SUKABUMIUPDATE.com - Dugaan data peserta BPJS Kesehatan menjadi sorotan Federasi Serikat Pekerja Tekstil Sandang dan Kulit Serikat Pekerja Seluruh Indonesia (FSP TSK SPSI) Kabupaten Sukabumi. SPSI memandang bahwa permasalahan tersebut sebagai bagian dari puncak gunung es kegagalan transformasi Askes ke BPJS Kesehatan.
"Kegagalan transformasi dimaksud merupakan kegagalan transformasi budaya (culture) dan karakter (characters) serta profesionalisme sumber daya manusia atau SDM Askes ke BPJS," ujar Pimpinan Cabang FSP TSK SPSI Kabupaten Sukabumi Mochamad Popon dalam rilis tertulis yang diterima redaksi sukabumiupdate.com, Rabu (16/5/2021).
Baca Juga :
Menurut dia, pada saat Askes, sumber daya manusianya hanya dihadapkan dengan peserta yang berlatar belakang PNS atau ASN yang membayar iuran dari potongan gaji yang dibayarkan negara dan minim protes atau komplain. Sehingga budaya kerja dan karakter SDM Askes saat itu relatif nyantai dan kurang tantangan.
"Sementara hari ini dengan peserta BPJS Kesehatan dengan berbagai macam latar belakang sosial ekonomi mulai PNS atau ASN, TNI, Polri, buruh dan masyarakat umum, mulai dari kelas sosial masyarakat bawah sampai kelas sosial menengah dan atas, sangat nampak BPJS Kesehatan kelihatan gagap dalam menangani masalah dan komplain massif dari masyarakat akibat lemahnya pelayanan dari BPJS Kesehatan dan mitra kerjanya," tegas Popon.
Tata kelola perusahaan yang baik atau Good Corporate Governance (GCG) memang dibuat, tapi faktanya sampai hari ini BPJS Kesehatan sangat gagap menghadapi dinamika dan kompleksitas masalah di bawah termasuk komplain karena buruknya pelayanan pada tingkat faskes yang dialami oleh peserta.
Belum lagi dengan defisit anggaran yang dialami oleh BPJS Kesehatan, padahal BPJS Kesehatan satu-satunya badan penyelenggara yang ditunjuk oleh negara dan tidak ada persaingan dengan badan penyelenggara lain.
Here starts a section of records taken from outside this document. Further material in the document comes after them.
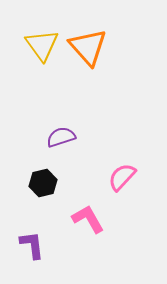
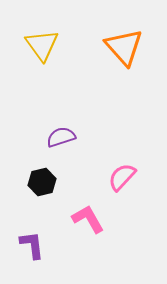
orange triangle: moved 36 px right
black hexagon: moved 1 px left, 1 px up
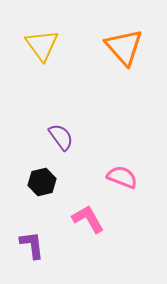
purple semicircle: rotated 72 degrees clockwise
pink semicircle: rotated 68 degrees clockwise
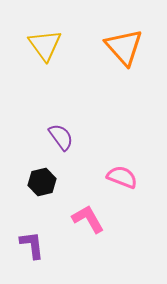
yellow triangle: moved 3 px right
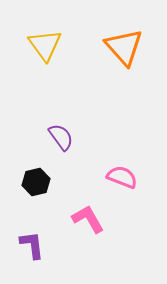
black hexagon: moved 6 px left
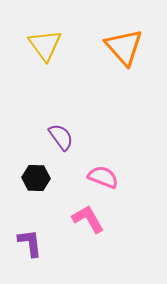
pink semicircle: moved 19 px left
black hexagon: moved 4 px up; rotated 16 degrees clockwise
purple L-shape: moved 2 px left, 2 px up
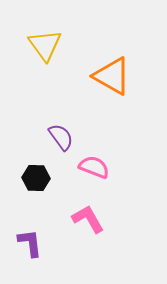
orange triangle: moved 12 px left, 29 px down; rotated 18 degrees counterclockwise
pink semicircle: moved 9 px left, 10 px up
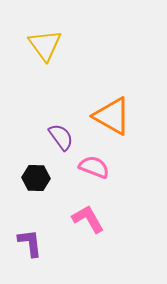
orange triangle: moved 40 px down
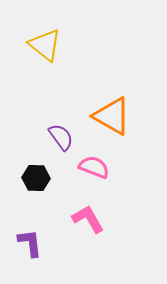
yellow triangle: rotated 15 degrees counterclockwise
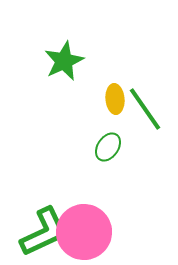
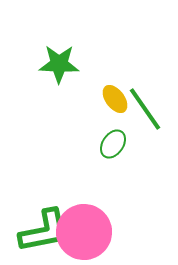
green star: moved 5 px left, 3 px down; rotated 27 degrees clockwise
yellow ellipse: rotated 32 degrees counterclockwise
green ellipse: moved 5 px right, 3 px up
green L-shape: moved 1 px up; rotated 14 degrees clockwise
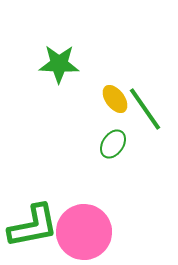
green L-shape: moved 11 px left, 5 px up
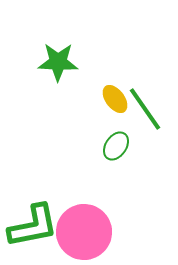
green star: moved 1 px left, 2 px up
green ellipse: moved 3 px right, 2 px down
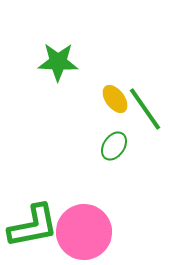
green ellipse: moved 2 px left
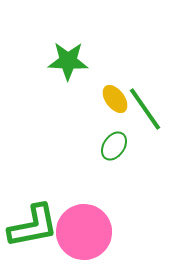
green star: moved 10 px right, 1 px up
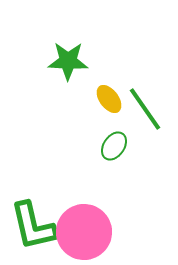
yellow ellipse: moved 6 px left
green L-shape: rotated 88 degrees clockwise
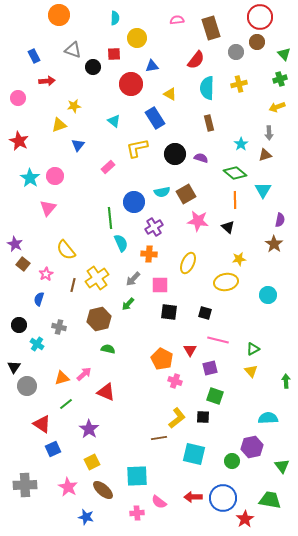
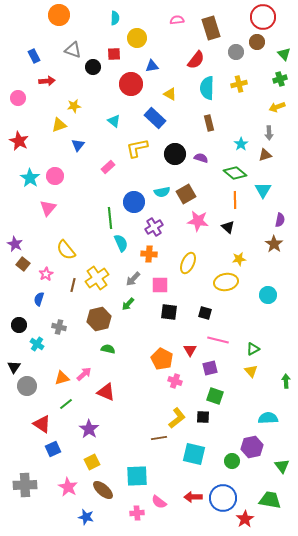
red circle at (260, 17): moved 3 px right
blue rectangle at (155, 118): rotated 15 degrees counterclockwise
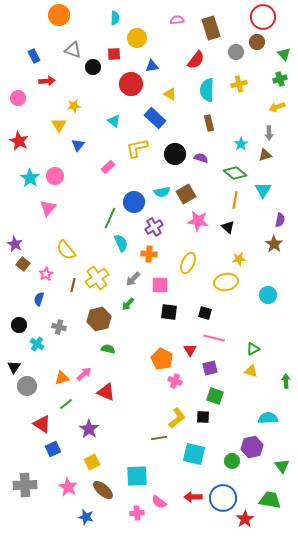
cyan semicircle at (207, 88): moved 2 px down
yellow triangle at (59, 125): rotated 42 degrees counterclockwise
orange line at (235, 200): rotated 12 degrees clockwise
green line at (110, 218): rotated 30 degrees clockwise
pink line at (218, 340): moved 4 px left, 2 px up
yellow triangle at (251, 371): rotated 32 degrees counterclockwise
Defisit anggaran hanya terkendali sementara saat Pandemi covid 19, karena banyak anggaran kesehatan warga masyarakat di cover oleh anggaran penanganan Covid yang dialokasikan oleh negara. Dalam menghadapi komplain peserta juga BPJS Kesehatan hanya banyak berkilah dan melemparkan masalah ke dinas atau instansi lain misal rumah sakit atau faskes lainnya.
"Ya memang regulasi ada di pemerintah, tapi setidaknya BPJS Kesehatan mesti paham bahwa rakyat membayar iuran selaku kewajibannya sebagai peserta kepada BPJS Kesehatan bukan ke rumah sakit dan pihak lainnya. Jadi sewajarnya rakyat komplain ke BPJS Kesehatan dan BPJS Kesehatan punya kewajiban untuk memberikan solusi terbaik terhadap peserta bukan malah banyak berkilah dan melempar tanggung jawab atau mengkambinghitamkan pihak lain," ujar Popon.